При выступлении его в поход боги явили многие знамения. Меж прочими замечено, что кипарисный кумир Орфея, бывший в Либетрах*, пустил от себя в те дни сильный пот. Всем казалось это знамение страшным, но Аристандр старался успокоить их, ибо по его мнению это значило, что Александр совершит деяния столь славные и достопамятные, что заставят много трудиться и потеть стихотворцев и музыкантов, прославляющих оные.
Касательно числа войск его самое меньшее полагают в тридцати тысячах пехоты и пяти тысячах конницы, а самое большее в тридцати четырех тысячах пехоты и четырех тысячах конницы.
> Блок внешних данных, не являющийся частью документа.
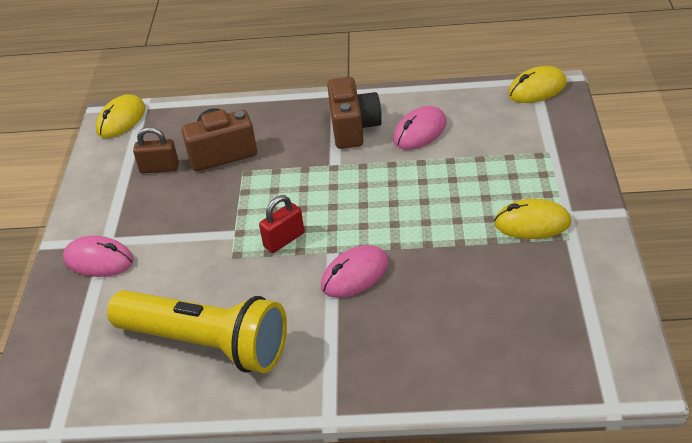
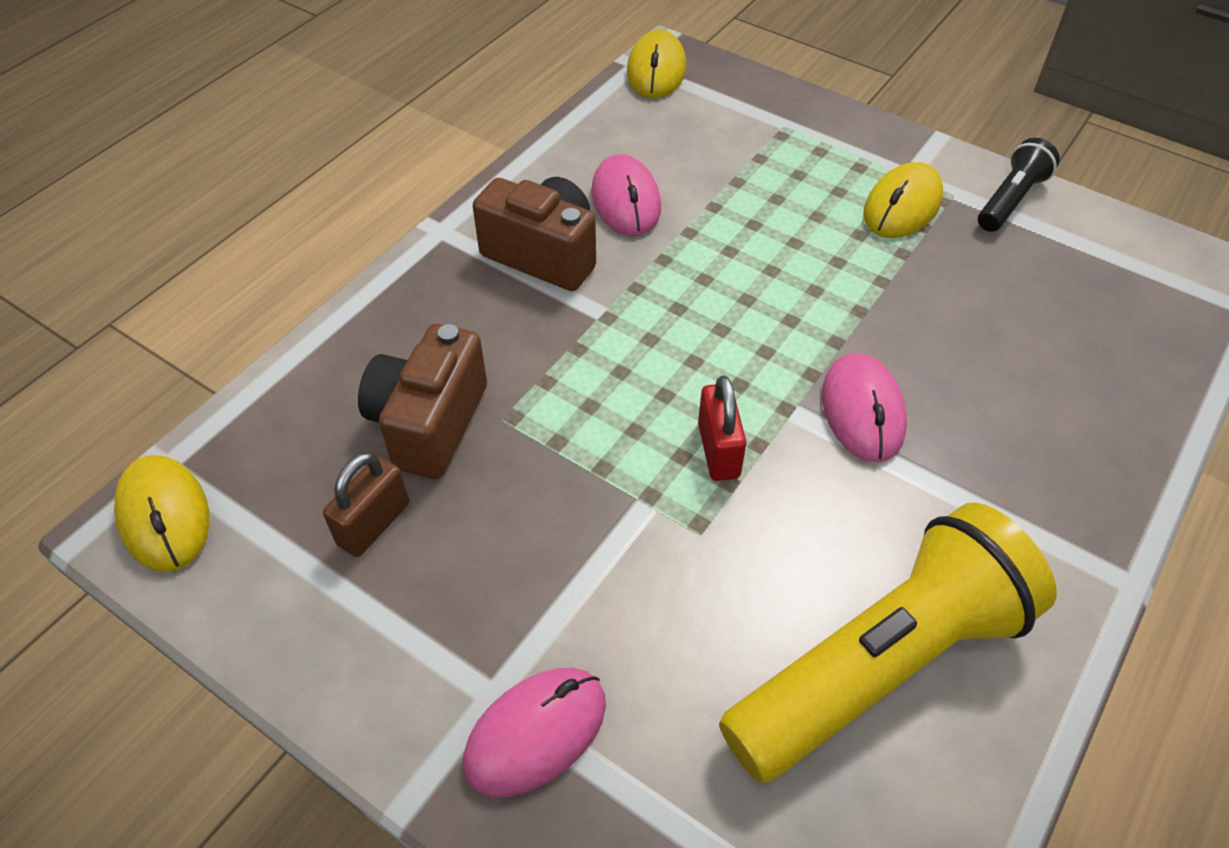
camera: 60 degrees left, 10 degrees up
none -> black flashlight [978,138,1060,232]

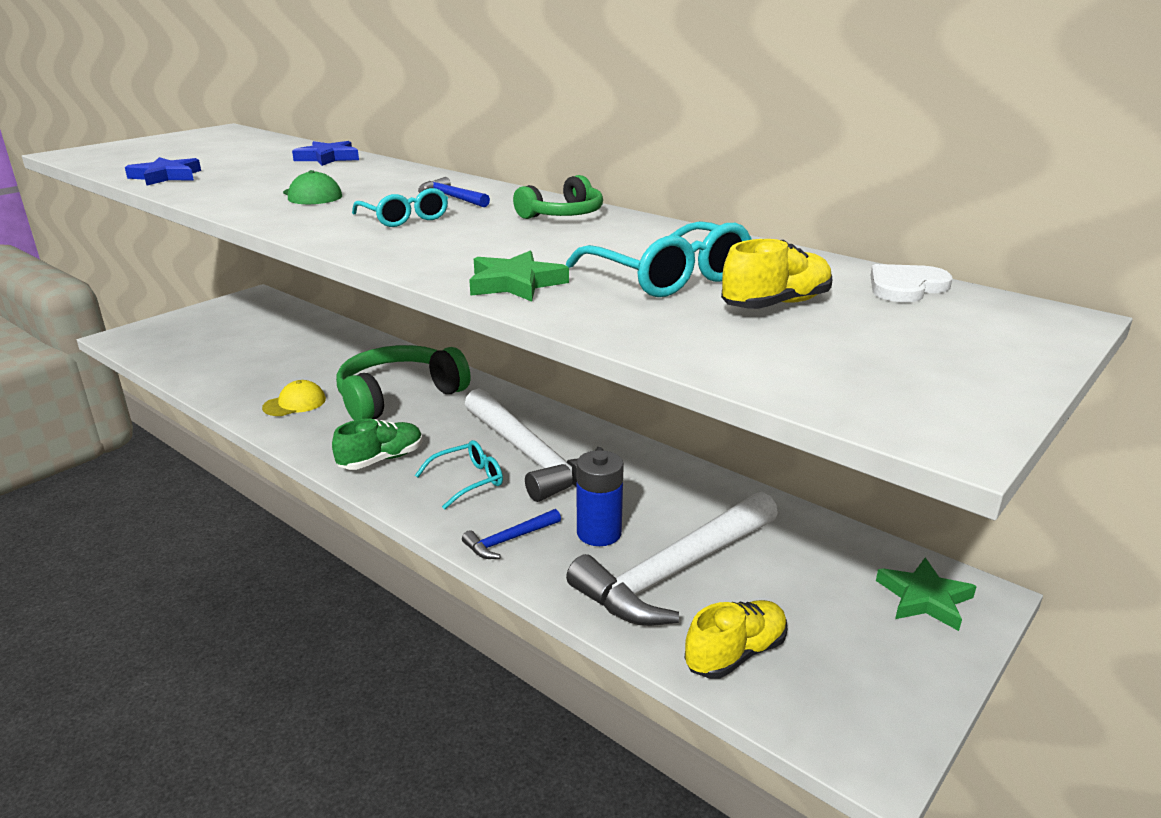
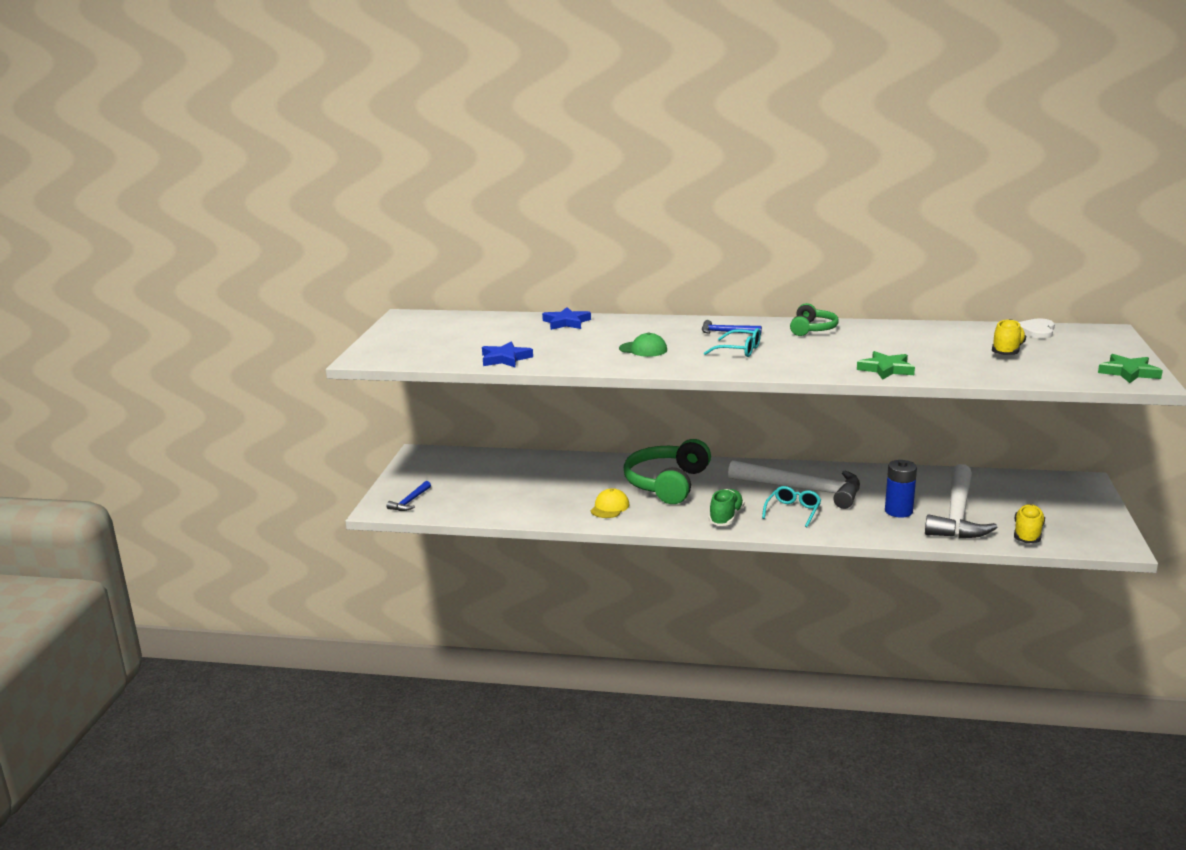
camera: 30 degrees left, 5 degrees down
blue hammer [462,509,561,559] -> blue hammer moved to [386,481,431,511]
turquoise glasses [566,221,752,297] -> none
green star [876,558,977,631] -> green star moved to [1098,354,1163,383]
Аристобул* пишет, что на содержание войска было у него не более семидесяти талантов; Дурис говорит, что у него было запасов не более, как на тридцать дней, а Онесикрит уверяет, что на нем было еще долгу двести талантов. Несмотря на столь малые и ограниченные пособия, не прежде он сел на корабль, как по рассмотрении состояния своих друзей. Иному назначил земли, другому село, третьему доход с местечка или пристани. Когда были истощены и расписаны почти все царские имущества, то Пердикка спросил его, что же себе государь оставляет. «Надежду!» – отвечал Александр. «Так и мы, вместе с тобою ратующие, хотим иметь в ней участие», – сказал Пердикка и отказался от назначенного ему имения. Многие из друзей его последовали его примеру. Александр, однако, охотно дарил тех, кто брал и просил у него чего-либо. Таким образом раздарил он большую часть своих имуществ в Македонии.
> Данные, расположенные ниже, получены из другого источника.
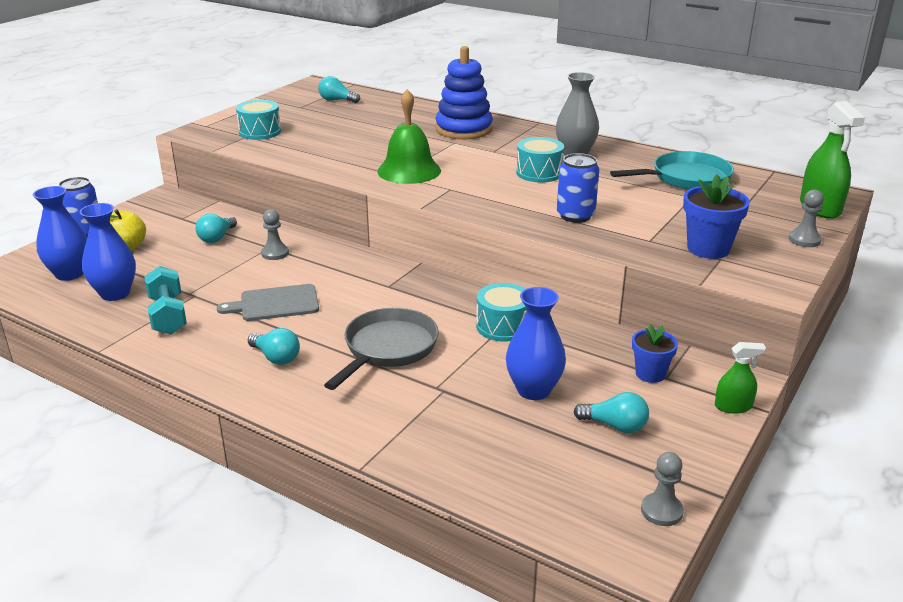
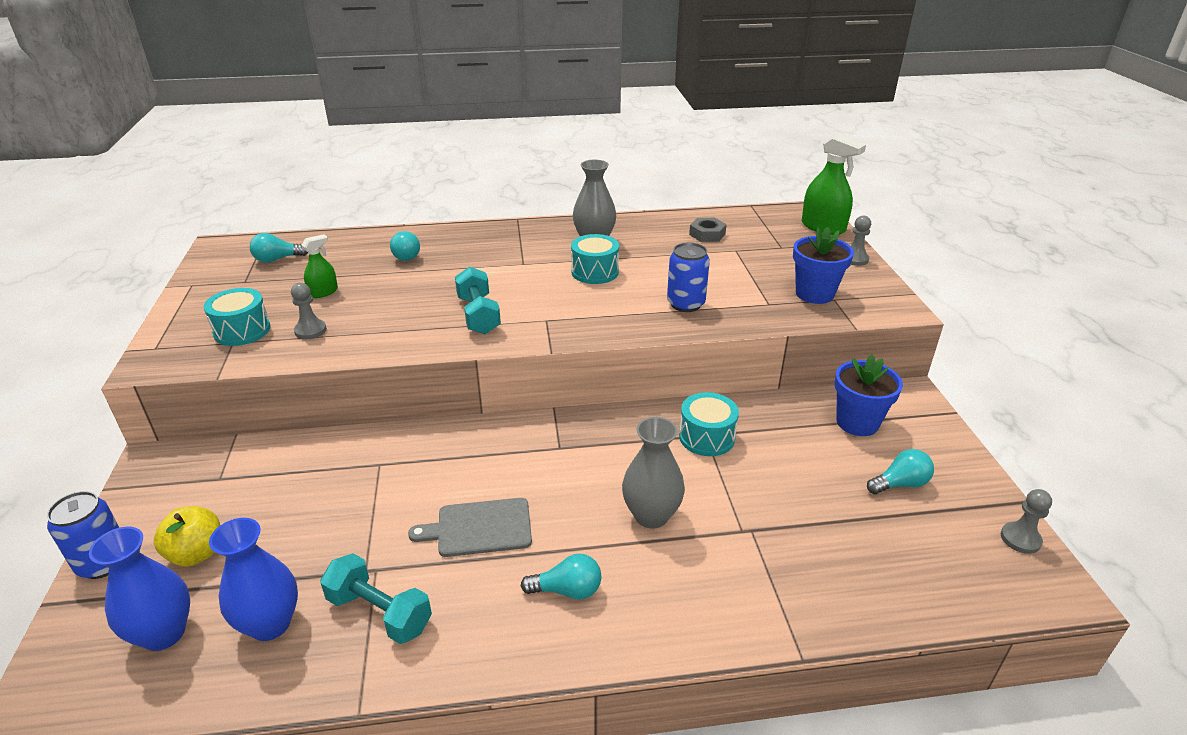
camera: 40 degrees left, 5 degrees up
turquoise light bulb [196,214,237,243] -> turquoise light bulb moved to [390,231,420,261]
grey cutting board [217,284,319,321] -> grey cutting board turned 45 degrees clockwise [408,498,532,557]
grey pawn [261,209,289,260] -> grey pawn moved to [291,283,327,339]
grey pan [324,308,439,390] -> grey vase [622,417,685,528]
green bell [377,89,441,184] -> turquoise dumbbell [455,267,501,334]
blue stacking toy [435,46,493,139] -> none
blue vase [506,287,566,400] -> none
turquoise pan [610,151,734,190] -> grey nut [689,218,727,242]
blue flower pot [632,324,678,383] -> blue flower pot [834,355,903,436], size x1.52
green spray bottle [715,342,766,413] -> green spray bottle moved to [301,234,338,298]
С такой решимостью и с таким расположением души переправился он через Геллеспонт! Он вышел в Илион, принес Афине жертву, а героям возлияние. Он намазался маслом и, обежав памятник Ахилла вместе со своими друзьями нагим, по обычаю, наложил на него венок, ублажая Ахилла за то, что он при жизни нашел верного друга, а по смерти великого глашатая славных дел своих*. Когда обходил Илион и осматривал его достопамятности, то некто спросил его, не желает ли видеть лиру Александра*. «Мне до ней дела нет, – отвечал Александр, – я ищу лиру Ахилла, на которой он воспевал славу и подвиги храбрых мужей»*.
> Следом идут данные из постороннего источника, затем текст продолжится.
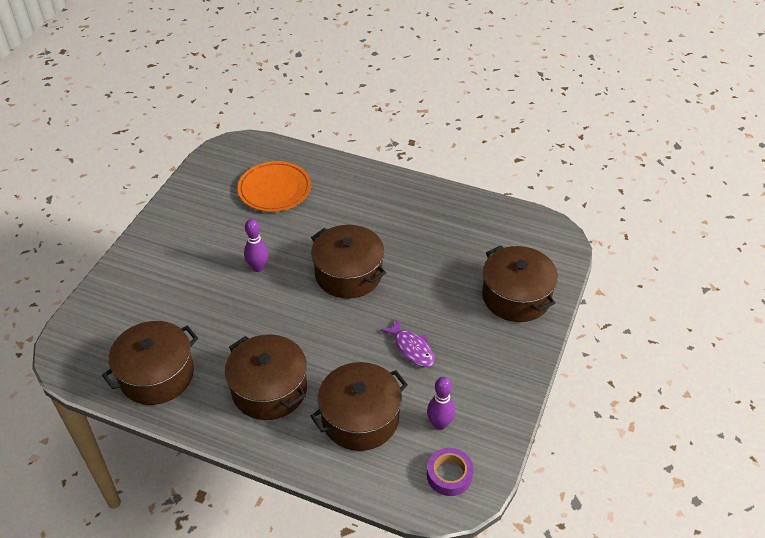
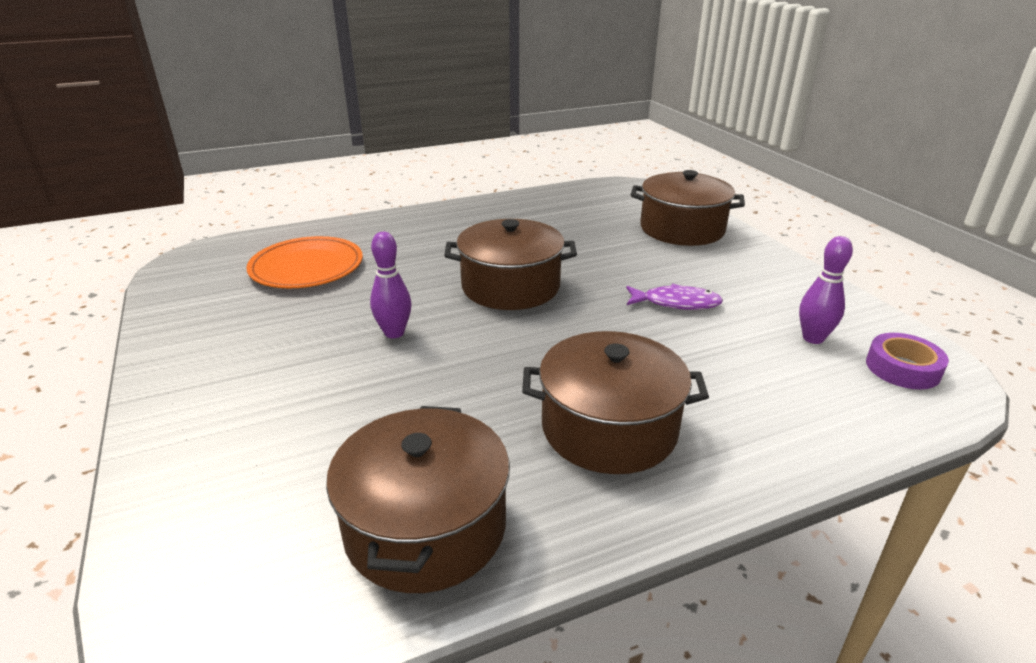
camera: 45 degrees left, 15 degrees down
brown pot [311,362,408,451] -> none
Между тем Дариевы полководцы собрали многочисленную силу и выстроились на реке Гранике, дабы препятствовать переправе его. Надлежало уже сражаться как бы перед вратами Азии, за вступление в оную и за начало предприятия. Большая часть македонских военачальников страшились глубины реки, неровности и крутизны противоположного берега, на который надлежало им выступить, сражаясь. Некоторые притом напоминали, что не надлежало преступать предписанных македонских обычаев в отношении месяца. Македонские цари в месяц десий не выводят на поле войска. Александр исправил последнее неудобство тем, что приказал называть месяц десий* вторым артемисием. Парменион не советовал ему предпринять столь опасное дело в такое позднее время. Но Александр сказал, что он устыдился бы Геллеспонта, через который переправился, если будет бояться Граника. Он пустился в реку с тринадцатью эскадронами конницы, и казалось, что, предводительствуя более неистово и отчаянно, нежели с рассуждением, шел он на стрелы неприятельские, к местам скалистым, покрытым пехотой и конницей, через реку, которая уносила и топила воинов его. Несмотря на то, он продолжал переправу с великим упорством и достигнул, хотя насилу и с великим трудом, берега, который от ила был влажен и скользок. Он был принужден сражаться беспорядочно, вступать в бой поодиночке с наступающими неприятелями, прежде нежели мог привести в какое-либо устройство переправившихся воинов своих. Неприятели сильно наступали с криком, противоставляли коней коням, действовали дротиками и мечами, после того как копья их переломались. Многие теснились к нему; он отличался от других своим щитом и конским на шлеме гребнем, у которого по обеим сторонам было по перу, белизны и величины чрезвычайной. Он получил удар дротиком под сгибом брони, но не был ранен. Полководцы Ресак и Спифридат* вместе на него устремились; от одного он уклонился, а Ресака, одетого в броню, ударил копьем; оно переломилось, и Александр схватился за кинжал. Между тем как они сошлись, Спифридат, ставши сбоку и приподнявшись с великой скоростью, нанес ему удар персидской секирой; он сорвал гребень с одним пером; шлем едва выдержал удар, так что секира коснулась верхних волос его; Спифридат вторично поднимал руку, дабы нанести ему удар, но Клит, прозванный Черным, успел пронзить его насквозь дротом; в то же время пал и Ресак, пораженный мечом Александра.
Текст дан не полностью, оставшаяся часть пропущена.